Le vieux serviteur plaça sur un guéridon ce qui lui était demandé et se retira.

Robert de Blangy-Portal et Paul Guerrard étaient seuls.

Bien que ses traits fussent tirés et que quelques rides se montrassent ça et là sur son front, le premier de ces hommes avait trente-cinq ans à peine.

De taille élevée, élégante, il affectait en public la raideur britannique, mais il était au contraire plein de laisser-aller dans l’intimité, ce qui faisait parfois un contraste étrange, presque pénible.

On eut dit qu’il portait une espèce de masque, tant son visage changeait aisément d’expression selon les milieux où il se trouvait.

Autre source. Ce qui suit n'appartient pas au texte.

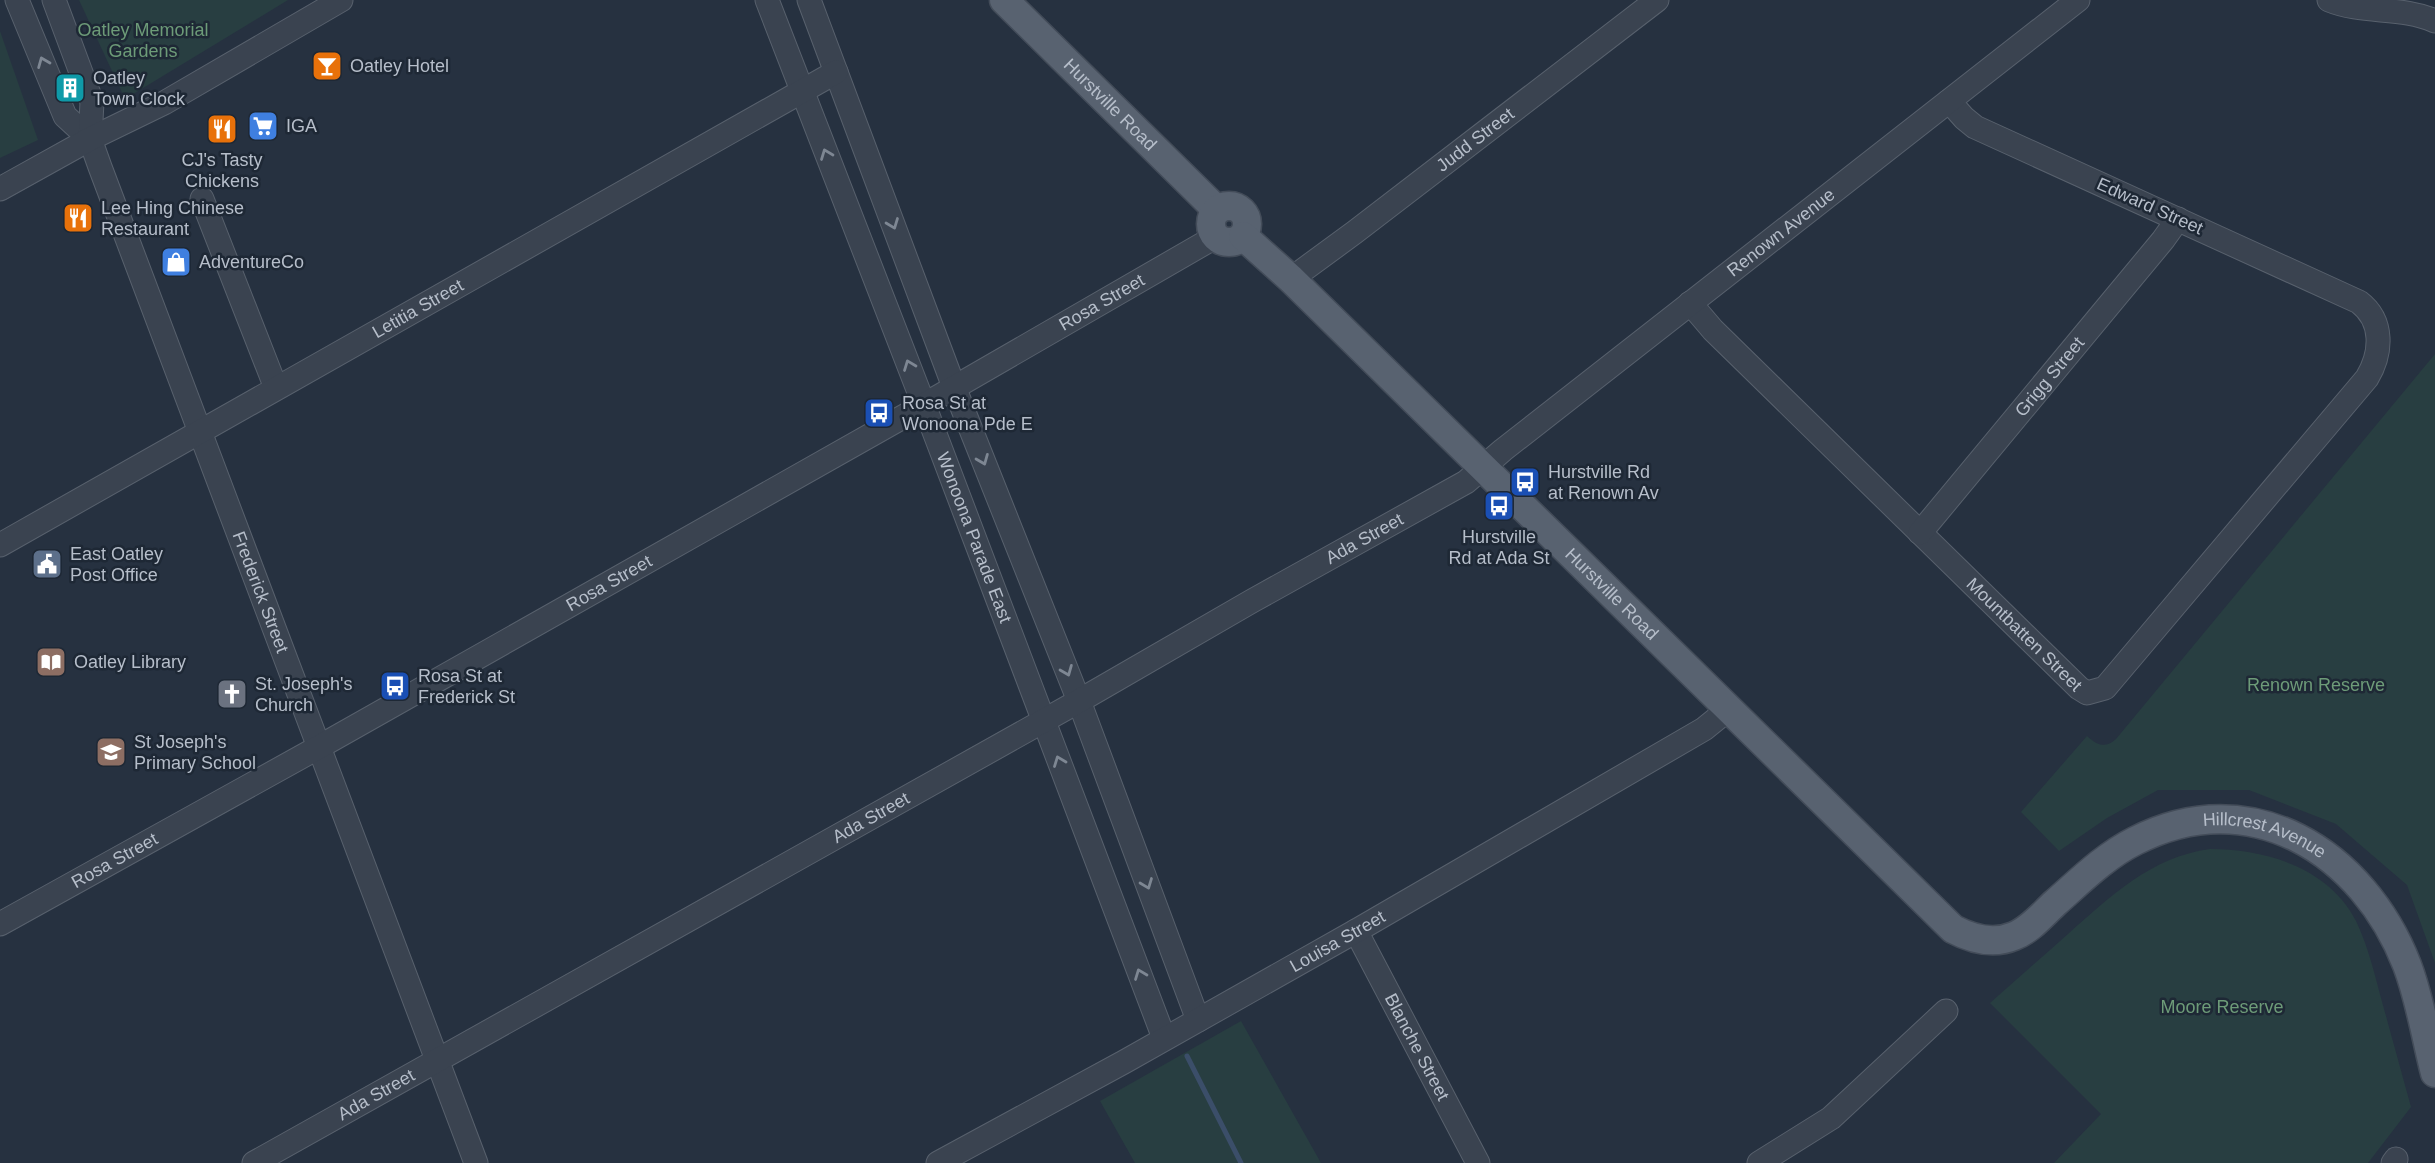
<svg xmlns="http://www.w3.org/2000/svg" width="2435" height="1163" viewBox="0 0 2435 1163" font-family="Helvetica,sans-serif">
	<style>
		.green { fill: #283e41 }
		.lines { fill: none; stroke-linecap: round; stroke-linejoin: round }
		.stream { stroke: #3b4e69; stroke-width: 5 }
		.minor-casing { stroke: #58616d; stroke-width: 25 }
		.major-casing { stroke: #434c59; stroke-width: 31 }
		.minor { stroke: #3a4350; stroke-width: 23 }
		.major { stroke: #586270; stroke-width: 28 }
		.oneway { stroke: #7e8793 }
		.labels { text-anchor: middle; stroke-width: 5; stroke-linejoin: round; paint-order: stroke }
		.park-label { font-size: 18px; fill: #6d9b78; stroke: #1e2835 }
		.poi-label { font-size: 18px; fill: #b6beca; stroke: #1e2835; text-anchor: start }
		.street-label { font-size: 18px; fill: #b6beca; stroke: #1e2835 }
	</style>
	<rect width="100%" height="100%" fill="#263140"/>
	<g class="green">
		<path d="M79,0H288L125,99Z"/>
		<path d="M0,31L38,140L0,158Z"/>
		<path d="M2435,354V963L2407,885L2336,824L2249,790H2158L2107,818L2059,851L2021,812L2087,736C2097,745 2105,749 2116,739Z"/>
		<path d="M2210,849C2266,849 2329,868 2356,921C2368,946 2374,972 2381,998C2391,1034 2401,1071 2411,1107L2368,1163H2054L2101,1114L1990,1003C2016,980 2042,957 2068,934C2111,896 2151,857 2210,849Z"/>
		<path d="M1241,1021L1321,1163H1135L1100,1101Z"/>
	</g>
	<g class="lines">
		<path class="stream" d="M1187,1056L1241,1163"/>
		<g class="minor-casing">
			<g id="minor">
				<path d="M17,0L65,116L90,139"/>
				<path id="s1" d="M54,0L92,102L90,139L100,167L476,1163"/>
				<path id="s2" d="M767,0L924,405L1164,1038"/>
				<path d="M809,0L954,387L1079,701L1198,1020"/>
				<path d="M2329,0C2363,14 2401,6 2435,21"/>
				<path d="M0,189L90,139L164,103L341,0"/>
				<path d="M202,199L276,388"/>
				<path id="s3" d="M1291,279L1355,232L1657,0"/>
				<path id="s4" d="M1690,303L1713,330L2079,688L2087,693L2105,688L2367,378C2382,353 2384,321 2359,302L1975,127L1964,118L1949,101"/>
				<path id="s5" d="M1920,533L2163,240L2178,219"/>
				<path id="s6" d="M0,545L836,72"/>
				<path id="s7" d="M0,924L319,747L924,405L1215,237"/>
				<path id="s8" d="M1356,931L1478,1163"/>
				<path id="s9" d="M254,1163L1079,701L1252,601L1466,482L1503,450L2078,0"/>
				<path id="s10" d="M938,1163L1124,1062L1356,931L1704,729L1730,708"/>
				<path d="M1759,1163L1831,1118L1946,1011"/>
				<path d="M2393,1163L2396,1159"/>
			</g>
		</g>
		<g class="major-casing">
			<g id="major">
				<path id="s11" d="M1004,0L1217,210"/>
				<circle cx="1229" cy="224" r="18"/>
				<path id="s12" d="M1243,236L1291,279L1953,929C1972,939 1993,945 2014,936C2030,930 2043,914 2055,903C2080,881 2105,856 2135,841C2251,781 2363,852 2407,965C2420,999 2426,1038 2435,1073"/>
			</g>
		</g>
		<use href="#minor" class="minor"/>
		<use href="#major" class="major"/>
	</g>
	<defs><path id="oneway-chevron" d="M-2-3.5L2.5 0L-2 3.5" fill="none" stroke-width="1.6" stroke-linecap="round" stroke-linejoin="round" transform="scale(1.75)"/></defs>
	<g class="oneway">
		<use href="#oneway-chevron" transform="translate(43 62) rotate(-112)"/>
		<use href="#oneway-chevron" transform="translate(826 154) rotate(-111)"/>
		<use href="#oneway-chevron" transform="translate(893 224) rotate(69)"/>
		<use href="#oneway-chevron" transform="translate(909 365) rotate(-111)"/>
		<use href="#oneway-chevron" transform="translate(983 460) rotate(68)"/>
		<use href="#oneway-chevron" transform="translate(1067 671) rotate(68)"/>
		<use href="#oneway-chevron" transform="translate(1059 761) rotate(-111)"/>
		<use href="#oneway-chevron" transform="translate(1147 884) rotate(69)"/>
		<use href="#oneway-chevron" transform="translate(1140 974) rotate(-111)"/>
	</g>
	<defs>
		<g id="bar-square" transform="scale(1.575)"><rect x="-9" y="-9" width="18" height="18" rx="4" fill="#e8710a" stroke="#1e2835"/><path d="M-6-5H6L.8 .8V4.5H3.5V6h-7V4.5H-.8V.8Z" fill="#fff"/></g>
		<g id="building-square" transform="scale(1.575)"><rect x="-9" y="-9" width="18" height="18" rx="4" fill="#0f9aa8" stroke="#1e2835"/><path d="M-4-6H4V6H1V3H-1V6H-4ZM-2.5-4.3h1.7v1.8h-1.7ZM.8-4.3h1.7v1.8H.8ZM-2.5-1h1.7V.8h-1.7ZM.8-1h1.7V.8H.8Z" fill="#fff"/></g>
		<g id="supermarket-square" transform="scale(1.575)"><rect x="-9" y="-9" width="18" height="18" rx="4" fill="#3f7fe0" stroke="#1e2835"/><path d="M-6-5.5h2.5l.6 2H6L4.5 2H-2.5L-4.4-4H-6ZM-1.5 3.2a1.3 1.3 0 1 0 .1 0ZM3 3.2a1.3 1.3 0 1 0 .1 0Z" fill="#fff"/></g>
		<g id="restaurant-square" transform="scale(1.575)"><rect x="-9" y="-9" width="18" height="18" rx="4" fill="#e8710a" stroke="#1e2835"/><path d="M-5-6h1v4h1v-4h1v4h1v-4h1v5L-1.5 .5V6h-2V.5L-5-1ZM5-6V6H3V1.5H1.5Q1.5-4 5-6Z" fill="#fff"/></g>
		<g id="shop-square" transform="scale(1.575)"><rect x="-9" y="-9" width="18" height="18" rx="4" fill="#3f7fe0" stroke="#1e2835"/><path d="M-5-2.5h2.3a2.7 3.5 0 0 1 5.4 0H5L5.5 6h-11ZM-1.5-2.5h3a1.5 2.3 0 0 0-3 0Z" fill="#fff"/></g>
		<g id="bus-square" transform="scale(1.575)"><rect x="-9" y="-9" width="18" height="18" rx="4" fill="#1a4fb4" stroke="#1e2835"/><path d="M-5-6H5V4H4V6H2V4H-2V6H-4V4H-5ZM-3.5-4V0h7V-4ZM-3.5 1.2v1.5H-2V1.2ZM2 1.2v1.5H3.5V1.2Z" fill="#fff"/></g>
		<g id="civic-square" transform="scale(1.575)"><rect x="-9" y="-9" width="18" height="18" rx="4" fill="#5c6f8a" stroke="#1e2835"/><path d="M-.6-6.5H3V-4.5H.6V-3L4-1V1h2V6H-6V1h2V-1L-.6-3ZM-1.2 2.5V6h2.4V2.5Z" fill="#fff"/></g>
		<g id="library-square" transform="scale(1.575)"><rect x="-9" y="-9" width="18" height="18" rx="4" fill="#8d6e63" stroke="#1e2835"/><path d="M-6-4Q-3-5.5-.7-3.5V5Q-3 3-6 4ZM6-4Q3-5.5 .7-3.5V5Q3 3 6 4Z" fill="#fff"/></g>
		<g id="church-square" transform="scale(1.575)"><rect x="-9" y="-9" width="18" height="18" rx="4" fill="#6b7280" stroke="#1e2835"/><path d="M-1.2-6h2.4v3.5h3.3v2.4h-3.3V6h-2.4V-.1h-3.3v-2.4h3.3Z" fill="#fff"/></g>
		<g id="school-square" transform="scale(1.575)"><rect x="-9" y="-9" width="18" height="18" rx="4" fill="#8d6e63" stroke="#1e2835"/><path d="M0-5L7-2L0 1L-7-2ZM-4 1L0 2.5L4 1V4Q0 6-4 4Z" fill="#fff"/></g>
	</defs>
	<g fill-rule="evenodd">
		<use href="#bar-square" x="327" y="66"/>
		<use href="#building-square" x="70" y="88"/>
		<use href="#supermarket-square" x="263" y="126"/>
		<use href="#restaurant-square" x="222" y="129"/>
		<use href="#restaurant-square" x="78" y="218"/>
		<use href="#shop-square" x="176" y="262"/>
		<use href="#bus-square" x="879" y="413"/>
		<use href="#bus-square" x="1525" y="482"/>
		<use href="#bus-square" x="1499" y="506"/>
		<use href="#civic-square" x="47" y="564"/>
		<use href="#library-square" x="51" y="662"/>
		<use href="#bus-square" x="395" y="686"/>
		<use href="#church-square" x="232" y="694"/>
		<use href="#school-square" x="111" y="752"/>
	</g>
	<g class="labels">
		<g class="park-label">
			<text x="143" y="36">Oatley Memorial<tspan x="143" dy="21">Gardens</tspan></text>
			<text x="2316" y="691">Renown Reserve</text>
			<text x="2222" y="1013">Moore Reserve</text>
		</g>
		<g class="poi-label">
			<text x="350" y="72">Oatley Hotel</text>
			<text x="93" y="84">Oatley<tspan x="93" dy="21">Town Clock</tspan></text>
			<text x="286" y="132">IGA</text>
			<text x="222" y="166" text-anchor="middle">CJ's Tasty<tspan x="222" dy="21">Chickens</tspan></text>
			<text x="101" y="214">Lee Hing Chinese<tspan x="101" dy="21">Restaurant</tspan></text>
			<text x="199" y="268">AdventureCo</text>
			<text x="902" y="409">Rosa St at<tspan x="902" dy="21">Wonoona Pde E</tspan></text>
			<text x="1548" y="478">Hurstville Rd<tspan x="1548" dy="21">at Renown Av</tspan></text>
			<text x="1499" y="543" text-anchor="middle">Hurstville<tspan x="1499" dy="21">Rd at Ada St</tspan></text>
			<text x="70" y="560">East Oatley<tspan x="70" dy="21">Post Office</tspan></text>
			<text x="74" y="668">Oatley Library</text>
			<text x="418" y="682">Rosa St at<tspan x="418" dy="21">Frederick St</tspan></text>
			<text x="255" y="690">St. Joseph's<tspan x="255" dy="21">Church</tspan></text>
			<text x="134" y="748">St Joseph's<tspan x="134" dy="21">Primary School</tspan></text>
		</g>
		<g class="street-label">
			<text dy="6" stroke="none"><textPath href="#s11" startOffset="149">Hurstville Road</textPath></text>
			<text dy="6" stroke="none"><textPath href="#s3" startOffset="231">Judd Street</textPath></text>
			<text transform="translate(2150 206) rotate(24)" y="6">Edward Street</text>
			<text dy="6" stroke="none"><textPath href="#s9" startOffset="1792">Renown Avenue</textPath></text>
			<text dy="6" stroke="none"><textPath href="#s7" startOffset="1265">Rosa Street</textPath></text>
			<text dy="6" stroke="none"><textPath href="#s6" startOffset="480">Letitia Street</textPath></text>
			<text dy="6" stroke="none"><textPath href="#s5" startOffset="203">Grigg Street</textPath></text>
			<text dy="6" stroke="none"><textPath href="#s2" startOffset="576">Wonoona Parade East</textPath></text>
			<text dy="6" stroke="none"><textPath href="#s9" startOffset="1274">Ada Street</textPath></text>
			<text dy="6" stroke="none"><textPath href="#s7" startOffset="698">Rosa Street</textPath></text>
			<text dy="6" stroke="none"><textPath href="#s1" startOffset="630">Frederick Street</textPath></text>
			<text dy="6" stroke="none"><textPath href="#s12" startOffset="514">Hurstville Road</textPath></text>
			<text dy="6" stroke="none"><textPath href="#s4" startOffset="471">Mountbatten Street</textPath></text>
			<text dy="6" stroke="none"><textPath href="#s9" startOffset="707">Ada Street</textPath></text>
			<text dy="6" stroke="none"><textPath href="#s12" startOffset="1346">Hillcrest Avenue</textPath></text>
			<text dy="6" stroke="none"><textPath href="#s7" startOffset="131">Rosa Street</textPath></text>
			<text dy="6" stroke="none"><textPath href="#s10" startOffset="457">Louisa Street</textPath></text>
			<text dy="6" stroke="none"><textPath href="#s8" startOffset="131">Blanche Street</textPath></text>
			<text dy="6" stroke="none"><textPath href="#s9" startOffset="140">Ada Street</textPath></text>
		</g>
	</g>
</svg>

Dans le monde, on devait le croire correct en tous points, malgré son sourire moqueur et le clignotement de ses paupières fatiguées, mais au club et chez certaines femmes, où la dissimulation lui semblait inutile, tout en lui trahissait le viveur sceptique et vicieux.

Guerrard avait à peu près le même âge que Robert, et c’était un beau cavalier dans l’acception la plus complète du mot. Moins distingué de tournure que son noble ami, il était loin cependant d’être commun. Il avait des yeux superbes, le front large, la physionomie intelligente, ouverte, sympathique.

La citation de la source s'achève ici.